PhD Program in Neuroscience, School of Medicine and Surgery, University of Milano-Bicocca, Monza, Italy.
Sci Rep. 2025 May 1;15(1):15313. doi: 10.1038/s41598-025-98595-8.
We assess the effectiveness of a visuomotor paired associative stimulation (vm-PAS) protocol targeting the Action Observation Network (AON) in chronic post-stroke patients with upper-limb mild hemiparesis. Vm-PAS consisted of hand-grasping action observation stimuli repeatedly paired with transcranial magnetic stimulation (TMS) pulses over the ipsilesional primary motor cortex (M1). Fifteen post-stroke patients underwent a session of the vm-PAS and, as a control, of the standard excitatory PAS (M1-PAS), during which slow-rate electrical stimulation of the paretic limb was paired with M1-TMS. Before and after each PAS, we assessed corticospinal excitability (CSE), short-interval intracortical inhibition (SICI), and paretic wrist's voluntary movements. The two protocols induce distinct muscle-specific CSE enhancements: vm-PAS increases motor-evoked potentials (MEPs) recorded from the paretic first dorsal interosseous muscle. Conversely, M1-PAS increases MEPs recorded from the electrically stimulated extensor carpi radialis muscle. Vm-PAS efficacy correlates with hemiparesis chronicity: the higher the time elapsed since the stroke, the greater vm-PAS effects on CSE. Neither protocol affected SICI or wrist movements. Our results suggest that vm-PAS leads to muscle-specific enhancements of CSE in post-stroke patients, highlighting its potential for modulating M1 excitability after stroke. These findings show the efficacy of a cross-modal PAS protocol targeting the AON in an injured motor system.

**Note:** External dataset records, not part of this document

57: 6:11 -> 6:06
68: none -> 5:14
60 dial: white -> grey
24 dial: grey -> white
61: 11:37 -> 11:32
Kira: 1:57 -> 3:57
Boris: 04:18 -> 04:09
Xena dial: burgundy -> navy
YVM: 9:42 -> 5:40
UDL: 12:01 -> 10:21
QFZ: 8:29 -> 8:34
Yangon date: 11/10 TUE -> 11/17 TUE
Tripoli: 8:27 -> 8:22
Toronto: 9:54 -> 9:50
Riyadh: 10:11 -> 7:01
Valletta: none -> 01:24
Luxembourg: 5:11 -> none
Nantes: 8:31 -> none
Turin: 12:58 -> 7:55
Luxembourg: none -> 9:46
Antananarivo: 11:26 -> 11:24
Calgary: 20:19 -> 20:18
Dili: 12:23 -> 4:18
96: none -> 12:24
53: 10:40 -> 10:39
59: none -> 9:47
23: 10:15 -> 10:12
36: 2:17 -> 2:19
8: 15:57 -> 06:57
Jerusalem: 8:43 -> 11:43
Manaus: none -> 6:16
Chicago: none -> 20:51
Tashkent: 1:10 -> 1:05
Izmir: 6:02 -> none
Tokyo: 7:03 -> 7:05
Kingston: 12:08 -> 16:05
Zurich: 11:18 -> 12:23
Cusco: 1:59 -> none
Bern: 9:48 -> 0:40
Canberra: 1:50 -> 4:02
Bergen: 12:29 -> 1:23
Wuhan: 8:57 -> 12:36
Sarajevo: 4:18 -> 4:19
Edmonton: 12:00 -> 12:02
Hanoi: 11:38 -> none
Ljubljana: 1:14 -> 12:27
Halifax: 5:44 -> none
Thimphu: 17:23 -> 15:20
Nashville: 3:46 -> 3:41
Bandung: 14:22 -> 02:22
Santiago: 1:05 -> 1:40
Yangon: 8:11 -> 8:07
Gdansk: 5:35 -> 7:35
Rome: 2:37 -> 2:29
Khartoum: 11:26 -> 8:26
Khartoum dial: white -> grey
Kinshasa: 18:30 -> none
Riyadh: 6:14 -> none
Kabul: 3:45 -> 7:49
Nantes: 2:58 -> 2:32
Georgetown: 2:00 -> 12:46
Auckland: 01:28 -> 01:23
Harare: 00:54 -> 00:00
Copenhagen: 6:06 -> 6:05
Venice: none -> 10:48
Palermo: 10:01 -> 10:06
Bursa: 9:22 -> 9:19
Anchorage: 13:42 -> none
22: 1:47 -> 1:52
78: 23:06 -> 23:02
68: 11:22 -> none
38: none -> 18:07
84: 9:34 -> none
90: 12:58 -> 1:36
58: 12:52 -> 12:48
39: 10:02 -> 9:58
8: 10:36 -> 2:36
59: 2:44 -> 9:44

我们评估了一种针对慢性中风后上肢轻度偏瘫患者的动作观察网络(AON)的视觉运动配对联想刺激(vm-PAS)方案的有效性。Vm-PAS包括反复将手部抓握动作观察刺激与经颅磁刺激(TMS)脉冲配对,施加于患侧初级运动皮层(M1)。15名中风后患者接受了一次vm-PAS治疗,并作为对照接受了标准兴奋性PAS(M1-PAS)治疗,在此期间,对患侧肢体进行慢速电刺激并与M1-TMS配对。在每次PAS治疗前后,我们评估了皮质脊髓兴奋性(CSE)、短间隔皮质内抑制(SICI)以及患侧手腕的自主运动。这两种方案诱导出不同的肌肉特异性CSE增强:vm-PAS增加了从患侧第一背侧骨间肌记录到的运动诱发电位(MEP)。相反,M1-PAS增加了从电刺激的桡侧腕伸肌记录到的MEP。Vm-PAS的疗效与偏瘫的慢性程度相关:中风后经过的时间越长,vm-PAS对CSE的影响就越大。两种方案均未影响SICI或手腕运动。我们的结果表明,vm-PAS可导致中风后患者CSE的肌肉特异性增强,突出了其在中风后调节M1兴奋性的潜力。这些发现表明了一种针对受伤运动系统中AON的跨模态PAS方案的有效性。